Tech Blog
What is a Visit? Why We Don't Use Raw Claims Data
August 26, 2025 at 3:58 PM"Not a game; not the game that I go out there and die for, we talking about practice?!"
- Allen Iverson
At Trilliant Health, we talk with a lot of vendors, clients, prospects and other people in the healthcare industry about claims data. This is because, for at least a decade, raw claims have underpinned most market and strategic analyses. Frankly, we think everyone is talking about the wrong thing.
The way most people (patients, providers, analysts) think about and consume healthcare is at the "event" level; e.g., a joint procedure, an annual checkup or a colonoscopy. Claims do not provide this view. Claims are created to receive payment for services rendered; they are receipts of what goods and services were sold, not what was done with those goods and services (covered in a previous article, if you want to read more).

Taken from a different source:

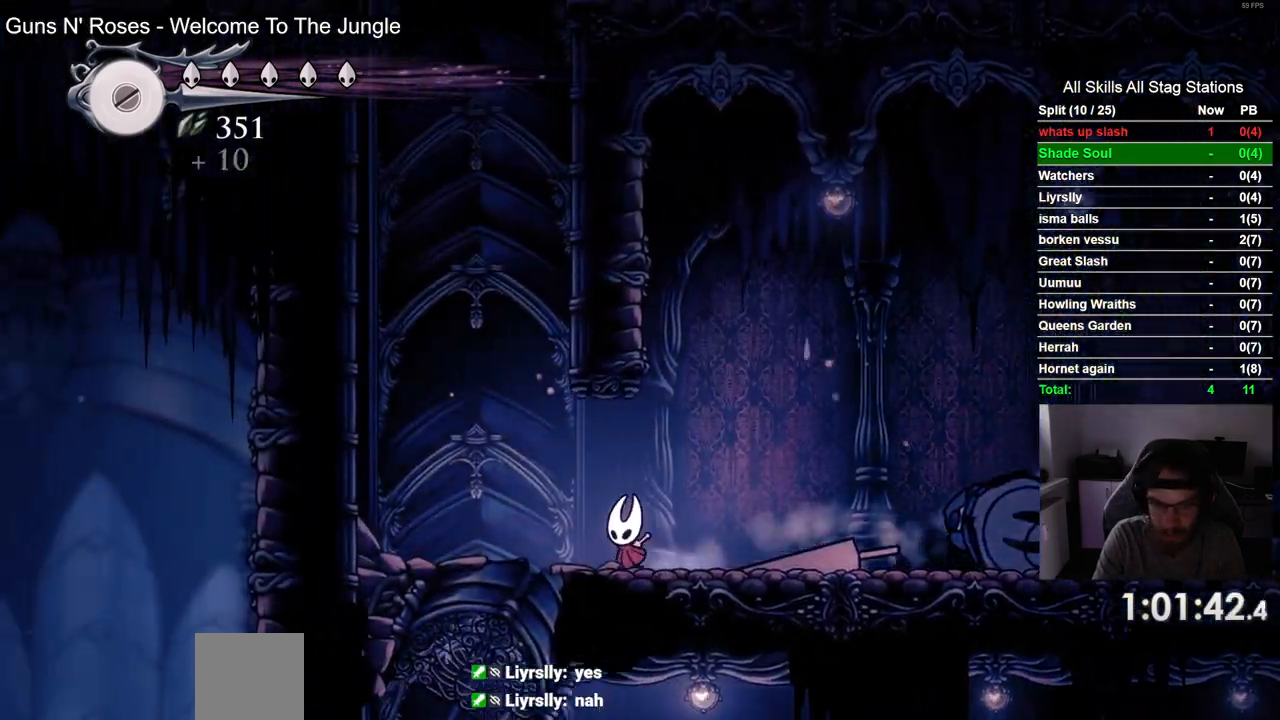
{"buttons": ["CROSS", "DPAD_RIGHT"], "left_stick": "center", "right_stick": "center", "events": [[167, "DPAD_UP", "down"], [183, "DPAD_LEFT", "up"], [233, "DPAD_UP", "up"], [283, "DPAD_RIGHT", "down"], [450, "CROSS", "up"], [500, "CROSS", "down"]]}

Imagine trying to figure out exactly what a family ate for dinner in a week by analyzing their grocery store receipt. You see they’ve purchased chicken, beef, tortillas and bread. Chicken fajitas one night then burgers the next? Chicken sandwiches and ground beef tacos? Chicken caesar wraps and sloppy joes? You couldn’t say for certain what meals they had, and you certainly can’t aggregate that data across families to make any predictions about what meals are being made across the country.
We call this "event-level" view a Visit: a patient saw a provider at a specific place, for a period of time, for one or more procedures. That is is what you, the person using the data, actually cares about. A Visit is the most effective way to represent healthcare activity, because it mirrors how people naturally think about healthcare and how we consume it. It provides an intuitive building block to create analyses, rather than sifting through a pile of claim "receipts" in order to guess at the meal.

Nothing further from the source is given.